A specially designed X-ray-transparent flow cell was used to track Zn-Bi metal layers in situ during electrodeposition. X-ray microdiffraction experiments allowed the composition of the metal layer to be tracked with 5-micron precision. The metal-electrolyte interface was found to be bismuth-rich, and this enrichment took place during discharge. Thus bismuth acted as a surfactant. Transmission X-ray microscopy (TXM) suggested that while bismuth resulted in a higher surface roughness during electrodeposition, raised portions of the metal were electrodissolved first in the presence of bismuth, thus planarizing the layer.

These experiments were conducted at beamlines X13B (mircodiffraction) and X8C (transmission X-ray microscopy or TXM) at the National Synchrotron Light Source (NSLS).


  1. D.E. Turney, M. Shmukler, K. Galloway, M. Klein, Y. Ito, T. Sholklapper, J.W. Gallaway, M. Nyce, S. Banerjee, J Power Sources, 264, 49-58 (2014).
  2. Y. Ito, M. Nyce, R. Plivelich, M. Klein, D. Steingart, and S. Banerjee, J Power Sources, 196, 2340 (2011).
  3. J.W. Gallaway, A.M. Gaikwad, B. Hertzberg, C.K. Erdonmez, Y.K. Chen-Wiegart, L.A. Sviridov, K. Evans-Lutterodt, J. Wang, S. Banerjee, and D.A. Steingart J Electrochem Soc, 161(3) A275 (2014).
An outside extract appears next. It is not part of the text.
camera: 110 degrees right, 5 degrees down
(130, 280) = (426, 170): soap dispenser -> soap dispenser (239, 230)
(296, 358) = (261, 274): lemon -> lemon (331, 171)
Figure 1. Metal layers in flowing electrolyte monitored in situ during layer cycling by optical microscopy. Cycle times and bismuth additive concentrations (in % saturation of the electrolyte) were as indicated. Panel (c) demonstrated the robust result that bismuth additive at 10% of saturation (3 ppm) resulted in a planarized metal layer. Cycling current was 35 mA/cm2.